Haile Yohannes, Carmine-Simmen Katia, Olechowski Camille, Kerr Bradley, Bleackley R Chris, Giuliani Fabrizio
Department of Medicine, Division of Neurology, University of Alberta, 4C Kaye Edmonton Clinic, Edmonton, Alberta, T6G 1Z1, Canada.
Department of Biochemistry, University of Alberta, Edmonton, Canada.
J Neuroinflammation. 2015 Sep 4;12:157. doi: 10.1186/s12974-015-0376-7.
Multiple sclerosis (MS) is an autoimmune inflammatory and neurodegenerative disease of the central nervous system (CNS). It is widely accepted that inflammatory cells play major roles in the pathogenesis of MS, possibly through the use of serine protease granzyme B (GrB) secreted from the granules of cytotoxic T cells. We have previously identified GrB as a mediator of axonal injury and neuronal death. In this study, our goal was to evaluate the effect of GrB inhibition in the human system in vitro, and in vivo in EAE using the newly isolated GrB-inhibitor serpina3n.
We used a well-established in vitro model of neuroinflammation characterized by a co-culture system between human fetal neurons and lymphocytes. In vivo, we induced EAE in 10- to 12-week-old female C57/BL6 mice and treated them intravenously with serpina3n.

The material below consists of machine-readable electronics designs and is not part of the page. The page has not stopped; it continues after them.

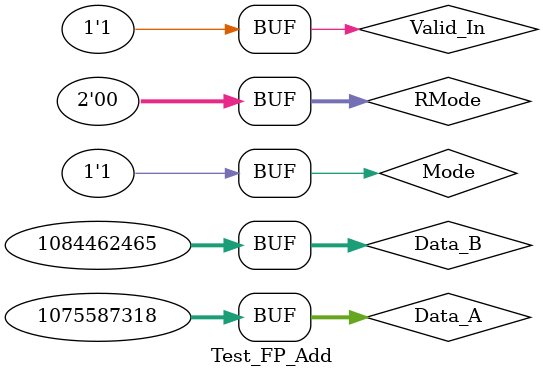
<source format=v>
`timescale 1ns/1ps
module Test_FP_Add (
    
);
    parameter CLK = 20;
    parameter Period =CLK*2 ;

    reg [31:0] Data_A, Data_B;
    reg Valid_In,Mode;
    reg [1:0] RMode;
    wire [31:0] Data_Out;
    wire Valid_Out;

    initial begin
        Valid_In = 1;
        Mode = 0;
        Data_A = 32'h401c28f6;
        Data_B = 32'h40a39581;
        RMode = 2'd0;
        #100
        Mode = 1;

    end
    FP_Adder DUT (
        .Data_A(Data_A),
        .Data_B(Data_B),
        .Valid_In(Valid_In),
        .Mode(Mode),
        .RMode(RMode),
        .Data_Out(Data_Out),
        .Valid_Out(Valid_Out)
    );

endmodule
</source>
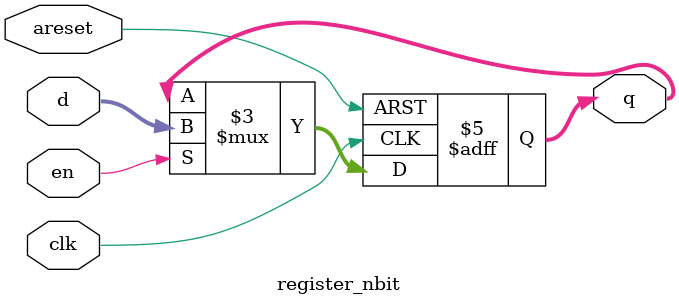
<source format=sv>
`timescale 1ns / 1ps


module register_nbit#(
    parameter n = 8
)(
    input logic clk,
    input logic areset,
    input logic en,
    input logic [n-1:0] d,
    output logic [n-1:0] q
);

    always_ff @(posedge clk or negedge areset) begin
        if (~areset)
            q <= {n{1'b0}};
        else if (en)
            q <= d;

    end
endmodule

</source>
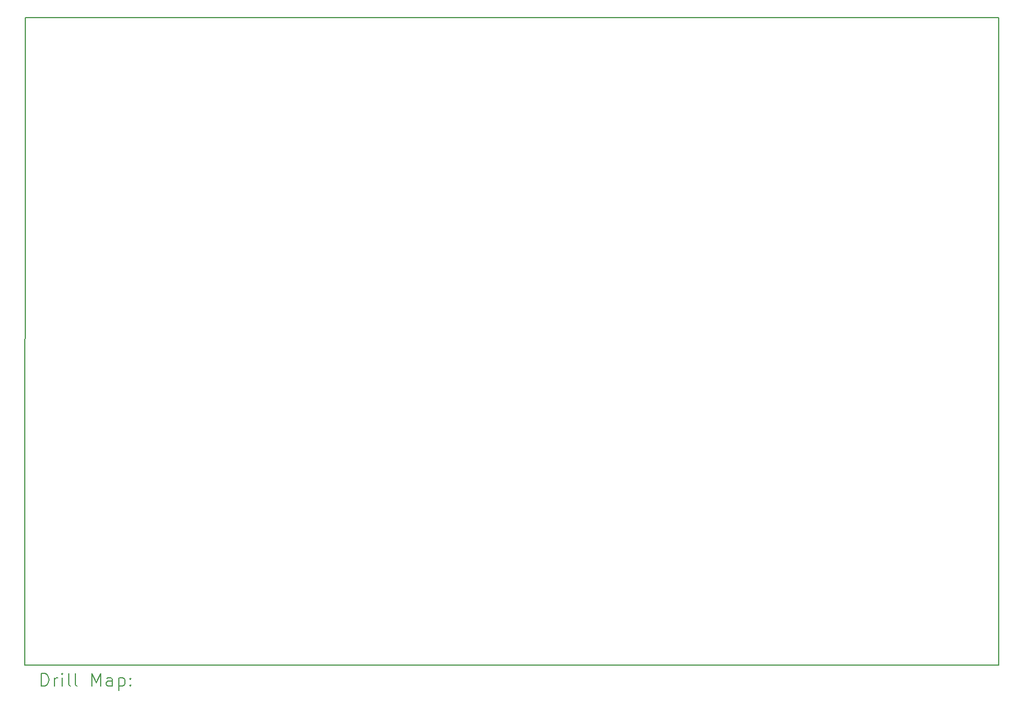
<source format=gbr>
%TF.GenerationSoftware,KiCad,Pcbnew,7.0.10*%
%TF.CreationDate,2024-02-07T22:08:23+01:00*%
%TF.ProjectId,Sixty-n8k,53697874-792d-46e3-986b-2e6b69636164,rev?*%
%TF.SameCoordinates,Original*%
%TF.FileFunction,Drillmap*%
%TF.FilePolarity,Positive*%
%FSLAX45Y45*%
G04 Gerber Fmt 4.5, Leading zero omitted, Abs format (unit mm)*
G04 Created by KiCad (PCBNEW 7.0.10) date 2024-02-07 22:08:23*
%MOMM*%
%LPD*%
G01*
G04 APERTURE LIST*
%ADD10C,0.200000*%
G04 APERTURE END LIST*
D10*
X6793000Y-15004000D02*
X6795000Y-5034000D01*
X21778000Y-5033000D02*
X21779000Y-15003000D01*
X6795000Y-5034000D02*
X21778000Y-5033000D01*
X21779000Y-15003000D02*
X6793000Y-15004000D01*
X7043777Y-15325484D02*
X7043777Y-15125484D01*
X7043777Y-15125484D02*
X7091396Y-15125484D01*
X7091396Y-15125484D02*
X7119967Y-15135008D01*
X7119967Y-15135008D02*
X7139015Y-15154055D01*
X7139015Y-15154055D02*
X7148539Y-15173103D01*
X7148539Y-15173103D02*
X7158062Y-15211198D01*
X7158062Y-15211198D02*
X7158062Y-15239769D01*
X7158062Y-15239769D02*
X7148539Y-15277865D01*
X7148539Y-15277865D02*
X7139015Y-15296912D01*
X7139015Y-15296912D02*
X7119967Y-15315960D01*
X7119967Y-15315960D02*
X7091396Y-15325484D01*
X7091396Y-15325484D02*
X7043777Y-15325484D01*
X7243777Y-15325484D02*
X7243777Y-15192150D01*
X7243777Y-15230246D02*
X7253301Y-15211198D01*
X7253301Y-15211198D02*
X7262824Y-15201674D01*
X7262824Y-15201674D02*
X7281872Y-15192150D01*
X7281872Y-15192150D02*
X7300920Y-15192150D01*
X7367586Y-15325484D02*
X7367586Y-15192150D01*
X7367586Y-15125484D02*
X7358062Y-15135008D01*
X7358062Y-15135008D02*
X7367586Y-15144531D01*
X7367586Y-15144531D02*
X7377110Y-15135008D01*
X7377110Y-15135008D02*
X7367586Y-15125484D01*
X7367586Y-15125484D02*
X7367586Y-15144531D01*
X7491396Y-15325484D02*
X7472348Y-15315960D01*
X7472348Y-15315960D02*
X7462824Y-15296912D01*
X7462824Y-15296912D02*
X7462824Y-15125484D01*
X7596158Y-15325484D02*
X7577110Y-15315960D01*
X7577110Y-15315960D02*
X7567586Y-15296912D01*
X7567586Y-15296912D02*
X7567586Y-15125484D01*
X7824729Y-15325484D02*
X7824729Y-15125484D01*
X7824729Y-15125484D02*
X7891396Y-15268341D01*
X7891396Y-15268341D02*
X7958062Y-15125484D01*
X7958062Y-15125484D02*
X7958062Y-15325484D01*
X8139015Y-15325484D02*
X8139015Y-15220722D01*
X8139015Y-15220722D02*
X8129491Y-15201674D01*
X8129491Y-15201674D02*
X8110443Y-15192150D01*
X8110443Y-15192150D02*
X8072348Y-15192150D01*
X8072348Y-15192150D02*
X8053301Y-15201674D01*
X8139015Y-15315960D02*
X8119967Y-15325484D01*
X8119967Y-15325484D02*
X8072348Y-15325484D01*
X8072348Y-15325484D02*
X8053301Y-15315960D01*
X8053301Y-15315960D02*
X8043777Y-15296912D01*
X8043777Y-15296912D02*
X8043777Y-15277865D01*
X8043777Y-15277865D02*
X8053301Y-15258817D01*
X8053301Y-15258817D02*
X8072348Y-15249293D01*
X8072348Y-15249293D02*
X8119967Y-15249293D01*
X8119967Y-15249293D02*
X8139015Y-15239769D01*
X8234253Y-15192150D02*
X8234253Y-15392150D01*
X8234253Y-15201674D02*
X8253301Y-15192150D01*
X8253301Y-15192150D02*
X8291396Y-15192150D01*
X8291396Y-15192150D02*
X8310443Y-15201674D01*
X8310443Y-15201674D02*
X8319967Y-15211198D01*
X8319967Y-15211198D02*
X8329491Y-15230246D01*
X8329491Y-15230246D02*
X8329491Y-15287388D01*
X8329491Y-15287388D02*
X8319967Y-15306436D01*
X8319967Y-15306436D02*
X8310443Y-15315960D01*
X8310443Y-15315960D02*
X8291396Y-15325484D01*
X8291396Y-15325484D02*
X8253301Y-15325484D01*
X8253301Y-15325484D02*
X8234253Y-15315960D01*
X8415205Y-15306436D02*
X8424729Y-15315960D01*
X8424729Y-15315960D02*
X8415205Y-15325484D01*
X8415205Y-15325484D02*
X8405682Y-15315960D01*
X8405682Y-15315960D02*
X8415205Y-15306436D01*
X8415205Y-15306436D02*
X8415205Y-15325484D01*
X8415205Y-15201674D02*
X8424729Y-15211198D01*
X8424729Y-15211198D02*
X8415205Y-15220722D01*
X8415205Y-15220722D02*
X8405682Y-15211198D01*
X8405682Y-15211198D02*
X8415205Y-15201674D01*
X8415205Y-15201674D02*
X8415205Y-15220722D01*
M02*

</source>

In the in vitro co-culture system, pre-treatment of lymphocytes with serpina3n prevented neuronal killing and cleavage of the cytoskeletal protein alpha-tubulin, a known substrate for GrB. Moreover, in EAE, 50 μg serpina3n substantially reduced the severity of the disease. This dose was administered intravenously twice at days 7 and 20 post EAE induction. serpina3n treatment reduced axonal and neuronal injury compared to the vehicle-treated control group and maintained the integrity of myelin. Interestingly, serpina3n treatment did not seem to reduce the infiltration of immune cells (CD4(+) and CD8(+) T cells) into the CNS.
Our data suggest further studies on serpina3n as a potentially novel therapeutic strategy for the treatment of inflammatory-mediated neurodegenerative diseases such as MS.
多发性硬化症(MS)是一种中枢神经系统(CNS)的自身免疫性炎症和神经退行性疾病。人们普遍认为,炎症细胞在MS的发病机制中起主要作用,可能是通过使用细胞毒性T细胞颗粒分泌的丝氨酸蛋白酶颗粒酶B(GrB)。我们之前已将GrB鉴定为轴突损伤和神经元死亡的介质。在本研究中,我们的目标是在体外人体系统以及在实验性自身免疫性脑脊髓炎(EAE)的体内实验中,使用新分离的GrB抑制剂丝氨酸蛋白酶抑制剂3N(serpina3n)来评估GrB抑制的效果。
我们使用了一种成熟的神经炎症体外模型,其特征在于人胎儿神经元和淋巴细胞之间的共培养系统。在体内实验中,我们在10至12周龄的雌性C57/BL6小鼠中诱导EAE,并静脉内给予它们serpina3n进行治疗。
在体外共培养系统中,用serpina3n预处理淋巴细胞可防止神经元死亡以及细胞骨架蛋白α-微管蛋白(已知的GrB底物)的裂解。此外,在EAE中,50μg serpina3n可显著降低疾病的严重程度。该剂量在EAE诱导后第7天和第20天静脉内给药两次。与载体处理的对照组相比,serpina3n治疗减少了轴突和神经元损伤,并维持了髓鞘的完整性。有趣的是,serpina3n治疗似乎并未减少免疫细胞(CD4(+)和CD8(+) T细胞)向CNS的浸润。
我们的数据表明,有必要进一步研究serpina3n作为治疗炎症介导的神经退行性疾病(如MS)的潜在新治疗策略。